What is a commitment ceremony?
Everyone’s definitions differ, but a commitment ceremony (or wedding) can be seen a contract with up to five facets.
A couple’s union, whether with a same-sex ceremony or heterosexual one, is a personal, religious, familial, and social contract. It’s only the fifth facet of the union, the legal one, that differentiates a same-sex commitment ceremony or wedding from a heterosexual ceremony.
While we should continue to fight for the legal rights of all our citizens, that doesn’t mean that everyone can’t have ceremonies and unions that are special, beautiful, and meaningful.
Is a commitment ceremony legally recognized by the state?
For the most part, no. The vast majority of states and provinces do not recognize the union of same-sex couples. With the passage in 1997 of the so-called “Defense of Marriage Act” in Minnesota’s Legislature, for instance, the state wiped out any previous attempts at recognizing such marriages. Even Vermont’s newly created Civil Union only applies to couples when they are in that state, and not when they leave to go to any other state. Therefore, any legal benefits of your union must be made on your own, through such legal means as powers of financial and medical attorney, wills, and “pre-nuptials”.
If a commitment ceremony is not legally recognized, then why have one?
Marriage is not just a legal institution, it can also be a personal, religious, familial, and social one. Even if the state does not recognize the union, all the parties involved do, and all the other facets are binding.

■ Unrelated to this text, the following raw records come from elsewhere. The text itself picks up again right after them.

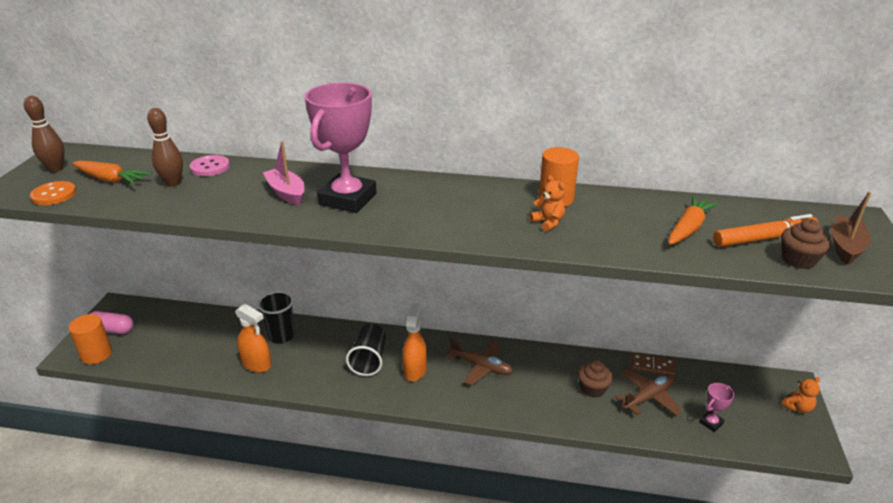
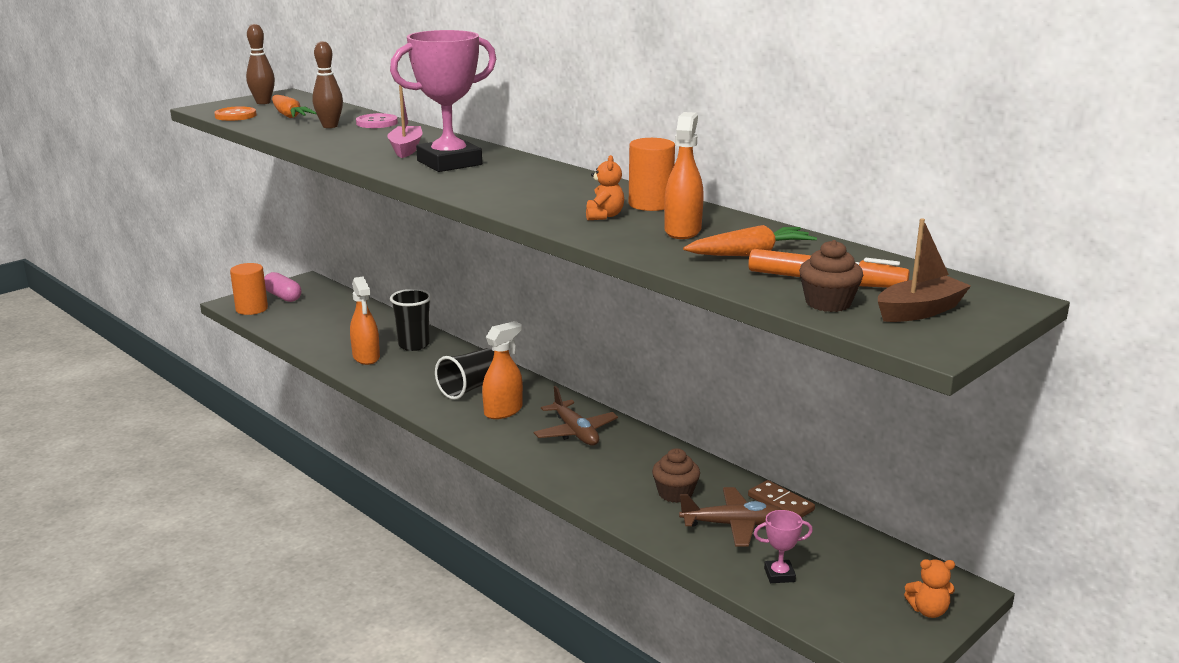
camera: 35 degrees right, 10 degrees down
none -> orange spray bottle [664,112,704,239]

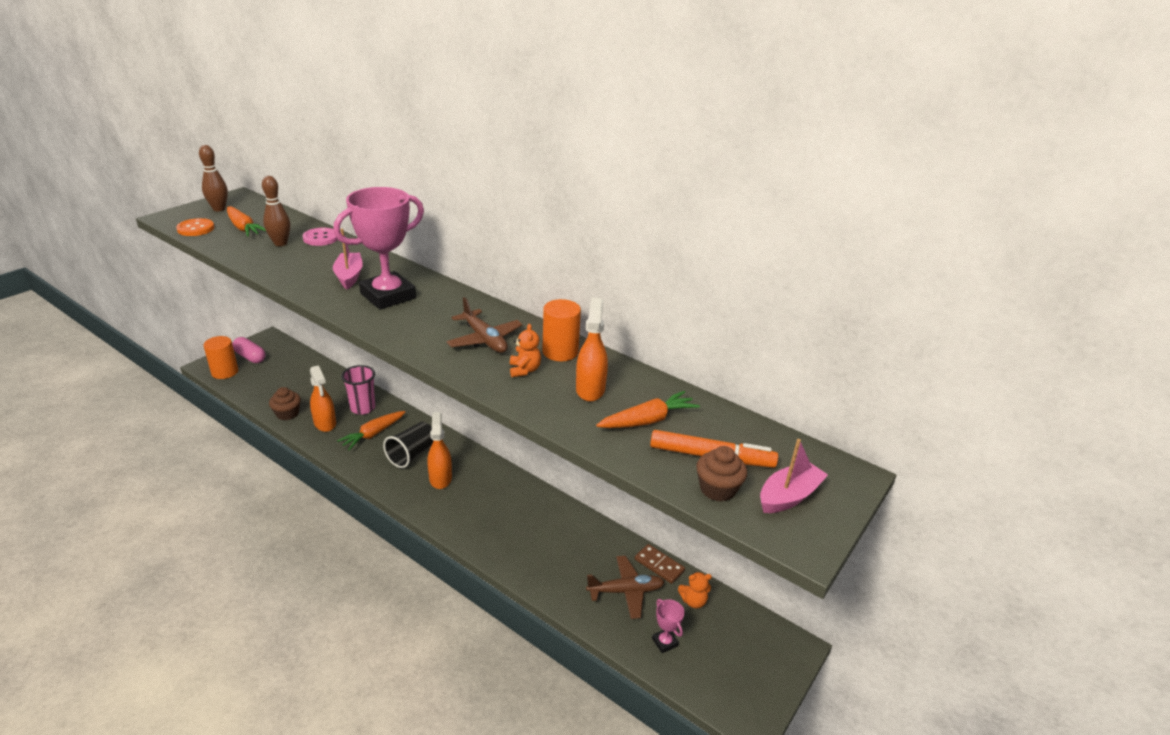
camera: 10 degrees left, 10 degrees up
black cup [390,289,432,351] -> pink cup [341,365,375,415]
orange spray bottle [482,321,523,419] -> orange spray bottle turned 45 degrees counterclockwise [427,412,452,489]
brown plane [534,386,618,445] -> brown plane moved to [446,297,523,353]
brown cupcake [652,448,700,503] -> brown cupcake moved to [269,387,301,420]
pink trophy [754,510,813,583] -> pink trophy turned 75 degrees clockwise [652,599,684,653]
brown boat [878,218,971,322] -> pink boat [760,439,828,513]
orange teddy bear [904,559,955,618] -> orange teddy bear moved to [678,572,712,608]
none -> orange carrot [337,411,405,450]

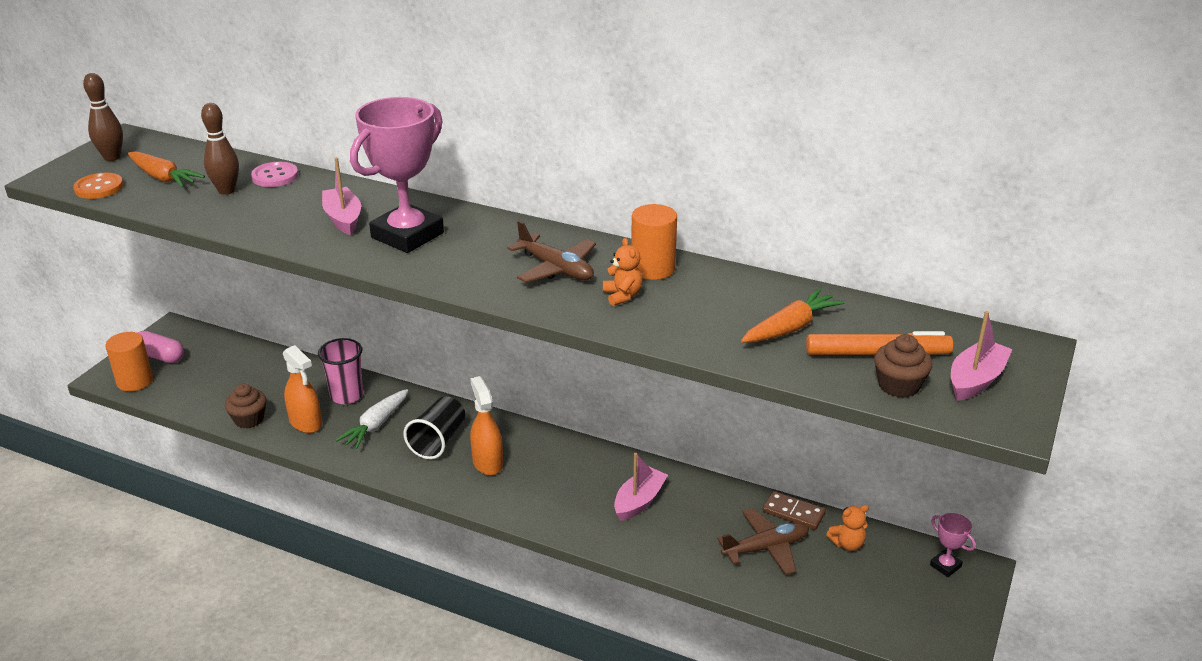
camera: 10 degrees left, 0 degrees up
orange carrot [337,411,405,450] -> white carrot [336,389,408,449]
orange spray bottle [576,298,608,401] -> none
pink trophy [652,599,684,653] -> pink trophy moved to [930,513,976,577]
none -> pink boat [614,453,668,521]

Why make the commitment ceremony a public one?
A wedding or commitment ceremony is the public witnessing of vows. The guests at a commitment ceremony play an active and essential part of the ceremony, as all in attendance witness the vows.
Who should we invite to our commitment ceremony?
For a commitment ceremony, a couple may invite the people most important to them, the ones they want to publicly witness their vows. As witnesses, the guests are an active and essential part of the ceremony. Vows are a personal contract, and by having them witnessed, the contract becomes public, as well. Involving a minister can also make it a religious contract, although not all couples choose this option.
Why use an officiator?
An officiator experienced with commitment ceremonies is very helpful in the planning and execution of the event. A minister experienced with same-sex unions has performed this ceremony and its rituals many times, and not only knows all the facets, but all the variations as well. Processionals, recessionals, the escort “giving away” the one betrothed to the other, these and all the other elements must be coordinated as well as agreed upon.
An experienced minister not only helps write the ceremony, but helps stage manage the event, keeping things going smoothly. The couple will only do this ceremony once, probably with only one rehearsal, and a calm, experienced officiator keeps the ceremony flowing smoothly. Having someone else there who really knows the ropes helps make the event ceremonial, meaningful, and special.
Should we write our own vows? Why exchange rings?
Vows can be written by the couple, or the minister can help the couple choose traditional vows, or variations of them. The exchange of rings is the symbol of the vows the couple has taken. Vows can be exchanged without rings, but the symbols are powerful, and rings are a physical sign of those vows.